▶ [Problem description] Count how many lines in the records below contain the string "comma", and reply with that number alone.

▶ [Data provided]
==============================

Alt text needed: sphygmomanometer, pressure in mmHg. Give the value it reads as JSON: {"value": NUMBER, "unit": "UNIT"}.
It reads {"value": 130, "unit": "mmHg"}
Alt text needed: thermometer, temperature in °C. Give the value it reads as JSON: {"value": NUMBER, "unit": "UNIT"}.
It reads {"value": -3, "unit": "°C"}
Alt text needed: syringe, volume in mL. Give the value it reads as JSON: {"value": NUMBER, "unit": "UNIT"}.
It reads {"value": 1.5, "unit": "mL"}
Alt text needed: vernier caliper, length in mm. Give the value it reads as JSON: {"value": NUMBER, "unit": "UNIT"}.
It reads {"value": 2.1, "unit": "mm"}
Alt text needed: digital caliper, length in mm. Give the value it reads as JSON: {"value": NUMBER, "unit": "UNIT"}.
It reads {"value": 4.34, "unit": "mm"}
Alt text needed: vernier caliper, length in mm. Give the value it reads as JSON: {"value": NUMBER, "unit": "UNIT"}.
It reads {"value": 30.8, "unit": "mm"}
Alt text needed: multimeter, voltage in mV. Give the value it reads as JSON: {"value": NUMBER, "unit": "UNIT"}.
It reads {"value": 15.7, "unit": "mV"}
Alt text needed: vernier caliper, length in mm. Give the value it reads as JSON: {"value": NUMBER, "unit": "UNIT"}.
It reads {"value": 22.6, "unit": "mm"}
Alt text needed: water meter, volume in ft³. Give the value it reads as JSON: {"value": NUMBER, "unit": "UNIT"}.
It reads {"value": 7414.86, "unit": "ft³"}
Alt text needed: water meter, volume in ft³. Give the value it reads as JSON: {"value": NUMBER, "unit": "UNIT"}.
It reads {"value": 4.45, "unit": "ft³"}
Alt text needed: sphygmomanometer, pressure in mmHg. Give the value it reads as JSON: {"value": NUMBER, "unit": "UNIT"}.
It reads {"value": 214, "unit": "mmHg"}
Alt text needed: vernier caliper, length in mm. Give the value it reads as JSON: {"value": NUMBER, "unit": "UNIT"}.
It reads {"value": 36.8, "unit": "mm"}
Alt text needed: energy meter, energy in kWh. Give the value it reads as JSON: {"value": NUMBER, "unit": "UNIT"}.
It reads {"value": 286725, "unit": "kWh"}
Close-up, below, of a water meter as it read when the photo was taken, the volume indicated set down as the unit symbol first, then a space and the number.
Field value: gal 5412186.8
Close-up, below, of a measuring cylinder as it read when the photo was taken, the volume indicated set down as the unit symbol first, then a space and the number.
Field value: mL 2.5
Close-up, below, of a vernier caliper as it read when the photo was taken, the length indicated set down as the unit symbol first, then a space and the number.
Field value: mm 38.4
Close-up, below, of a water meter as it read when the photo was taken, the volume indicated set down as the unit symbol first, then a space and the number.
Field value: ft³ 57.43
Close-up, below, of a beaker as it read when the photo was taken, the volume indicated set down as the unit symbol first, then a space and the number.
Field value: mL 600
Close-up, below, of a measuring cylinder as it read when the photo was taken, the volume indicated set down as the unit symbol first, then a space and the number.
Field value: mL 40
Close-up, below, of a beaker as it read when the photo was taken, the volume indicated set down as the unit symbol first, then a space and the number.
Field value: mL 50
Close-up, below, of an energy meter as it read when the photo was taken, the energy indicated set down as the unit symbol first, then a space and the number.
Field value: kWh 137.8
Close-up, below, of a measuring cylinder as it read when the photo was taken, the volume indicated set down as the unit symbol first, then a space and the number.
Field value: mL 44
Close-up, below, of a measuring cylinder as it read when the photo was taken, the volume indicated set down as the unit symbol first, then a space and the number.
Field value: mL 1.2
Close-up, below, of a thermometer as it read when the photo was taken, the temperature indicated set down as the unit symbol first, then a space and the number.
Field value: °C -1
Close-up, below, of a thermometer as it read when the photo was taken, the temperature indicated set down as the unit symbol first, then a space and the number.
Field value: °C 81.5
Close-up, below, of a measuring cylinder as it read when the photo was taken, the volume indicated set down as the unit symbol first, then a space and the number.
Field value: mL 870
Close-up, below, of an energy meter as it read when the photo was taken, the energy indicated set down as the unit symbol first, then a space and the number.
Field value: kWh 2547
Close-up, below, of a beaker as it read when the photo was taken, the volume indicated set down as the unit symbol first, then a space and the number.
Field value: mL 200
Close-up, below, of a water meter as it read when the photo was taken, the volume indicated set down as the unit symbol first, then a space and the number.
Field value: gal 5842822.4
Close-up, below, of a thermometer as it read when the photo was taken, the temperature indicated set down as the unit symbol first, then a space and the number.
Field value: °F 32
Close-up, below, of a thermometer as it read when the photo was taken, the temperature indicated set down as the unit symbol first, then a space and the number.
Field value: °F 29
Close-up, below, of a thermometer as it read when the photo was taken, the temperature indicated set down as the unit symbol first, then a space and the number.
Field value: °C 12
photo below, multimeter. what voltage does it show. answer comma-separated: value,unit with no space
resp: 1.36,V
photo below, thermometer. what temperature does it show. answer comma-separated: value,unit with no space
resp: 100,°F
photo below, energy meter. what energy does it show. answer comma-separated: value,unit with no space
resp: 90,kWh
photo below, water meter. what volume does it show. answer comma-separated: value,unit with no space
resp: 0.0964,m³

==============================

▶ [Response to the task] 4